Hurteau et al. studies supported the use of tamoxifen showing a 17% response rate in
measurable recurrent disease, 13% response rate in platinum resistant disease, observed
stable disease in 38% of patients lasting a median of 3 months (Hatch, et al).
- The use of tamoxifen treatment as a control arm for isolated CA-125 is thus justified
based on a favorable toxicity profile compared with available cytotoxic agents and the
lack of interference with subsequent interventions beyond documentation of clinical
progression (Marckman, et al). As patients have until today no benefit to introduce a
new chemotherapy regimen for isolated elevated CA-125 (Rustin et al 2010), exploring new
anti-angiogenic agent could be clinically relevant. Agents that inhibit tumor
angiogenesis and invasion were considered to be ideal candidates for the experimental
arm given their potential to prolong the duration of disease-free survival while
exhibiting a more favorable toxicity profile than cytotoxic drugs.

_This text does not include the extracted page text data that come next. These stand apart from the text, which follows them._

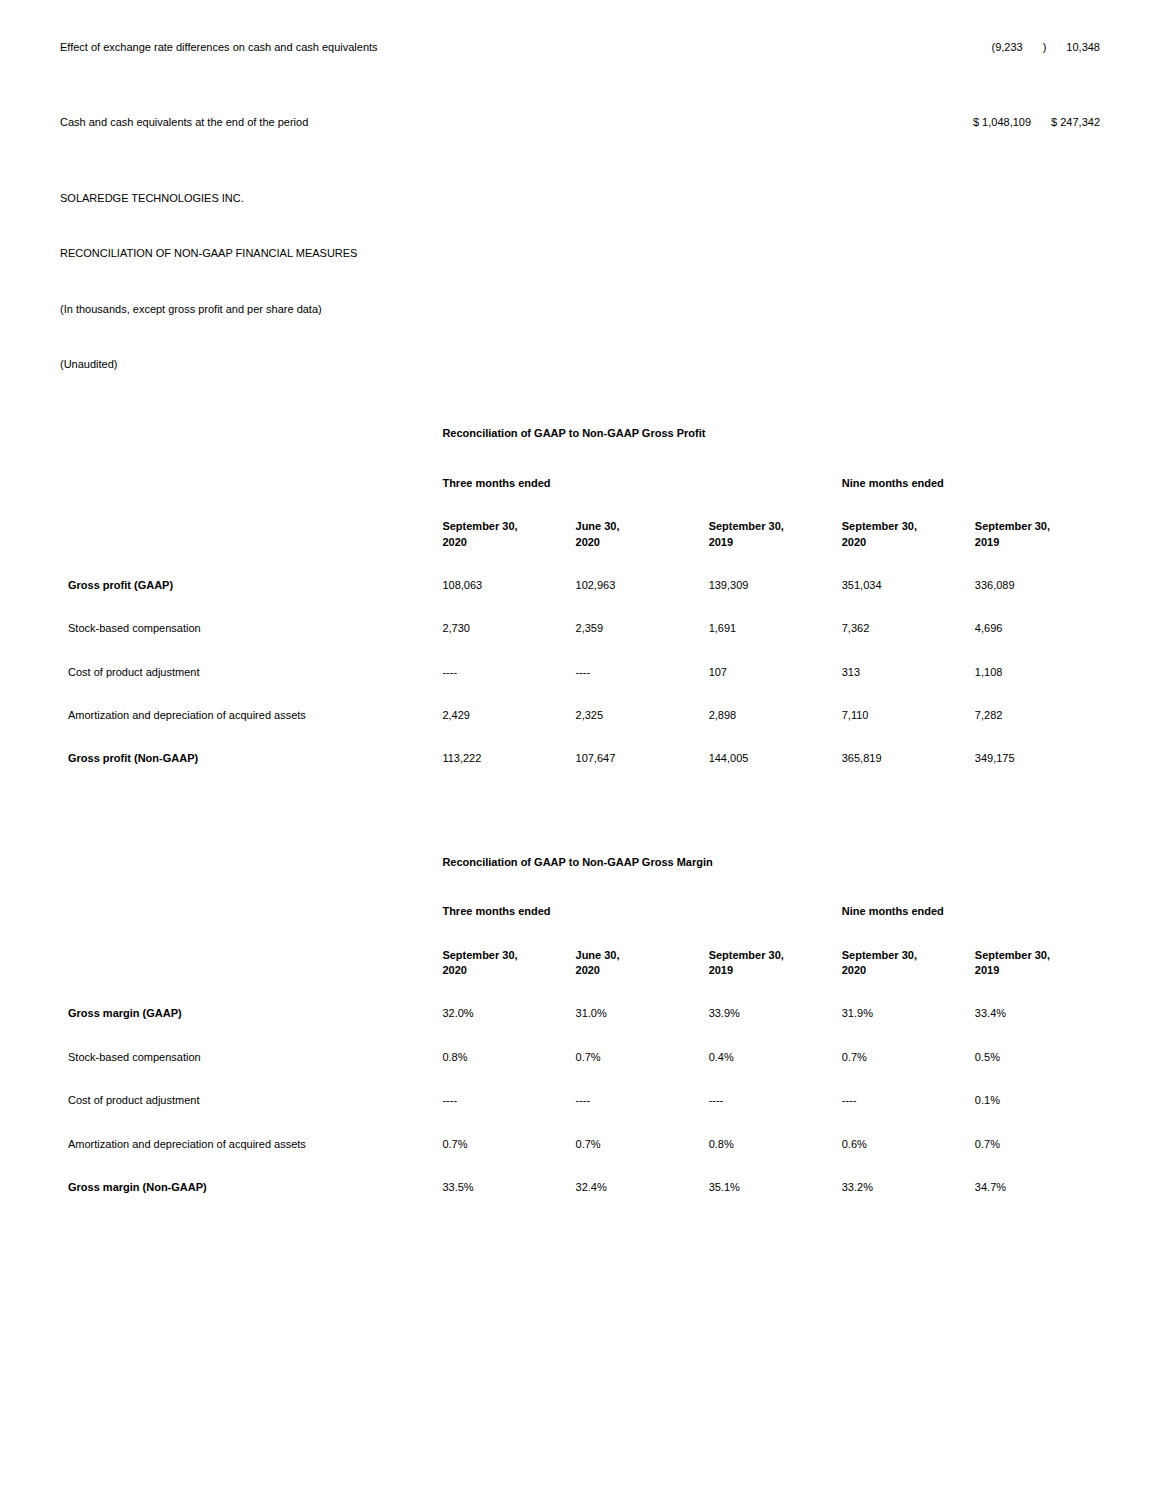Effect of exchange rate differences on cash and cash equivalents
(9,233) 10,348
Cash and cash equivalents at the end of the period
$ 1,048,109$ 247,342
SOLAREDGE TECHNOLOGIES INC.
RECONCILIATION OF NON-GAAP FINANCIAL MEASURES
(In thousands, except gross profit and per share data)
(Unaudited)
| | Reconciliation of GAAP to Non-GAAP Gross Profit |
| | Three months ended | Nine months ended |
| | September 30, 2020 | June 30, 2020 | September 30, 2019 | September 30, 2020 | September 30, 2019 |
| Gross profit (GAAP) | 108,063 | 102,963 | 139,309 | 351,034 | 336,089 |
| Stock-based compensation | 2,730 | 2,359 | 1,691 | 7,362 | 4,696 |
| Cost of product adjustment | ---- | ---- | 107 | 313 | 1,108 |
| Amortization and depreciation of acquired assets | 2,429 | 2,325 | 2,898 | 7,110 | 7,282 |
| Gross profit (Non-GAAP) | 113,222 | 107,647 | 144,005 | 365,819 | 349,175 |
| | Reconciliation of GAAP to Non-GAAP Gross Margin |
| | Three months ended | Nine months ended |
| | September 30, 2020 | June 30, 2020 | September 30, 2019 | September 30, 2020 | September 30, 2019 |
| Gross margin (GAAP) | 32.0% | 31.0% | 33.9% | 31.9% | 33.4% |
| Stock-based compensation | 0.8% | 0.7% | 0.4% | 0.7% | 0.5% |
| Cost of product adjustment | ---- | ---- | ---- | ---- | 0.1% |
| Amortization and depreciation of acquired assets | 0.7% | 0.7% | 0.8% | 0.6% | 0.7% |
| Gross margin (Non-GAAP) | 33.5% | 32.4% | 35.1% | 33.2% | 34.7% |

- Pazopanib and other multi-kinase inhibitors such as cediranib, nintenanib reported
activity in relapsing ovarian cancer (sensitive or resistant population) used alone in
several phase II trials (Matulonis et al., Ledermann et al., and Friedlander et al.).
- Regorafenib is a new oral multi-kinase inhibitor. It inhibits kinases involved in
angiogenesis (VEGFR 1-3, TIE 2), signaling in the tumor microenvironment (PDGFR-β, FGFR)
and oncogenesis (KIT, RET and BRAF). Inhibition of tumor growth and formation of
metastases were shown in vivo. Tumor activity has been reported in a variety of tumor
types. Regorafenib is approved in Europe for the treatment of metastatic colorectal
cancer in patients previously treated with, or who are not considered candidates for,
available therapies. An application for GIST progressing after imatinib and sunitinib
has obtained the AMM in Europe. The recommended dose is 160 mg taken once daily for 3
weeks followed by 1 week off therapy.
The objective of this randomized phase II is to evaluate the benefit of regorafenib for
ovarian patients who reported a confirmed elevated CA-125 level under surveillance or
bevacizumab, compared with tamoxifen.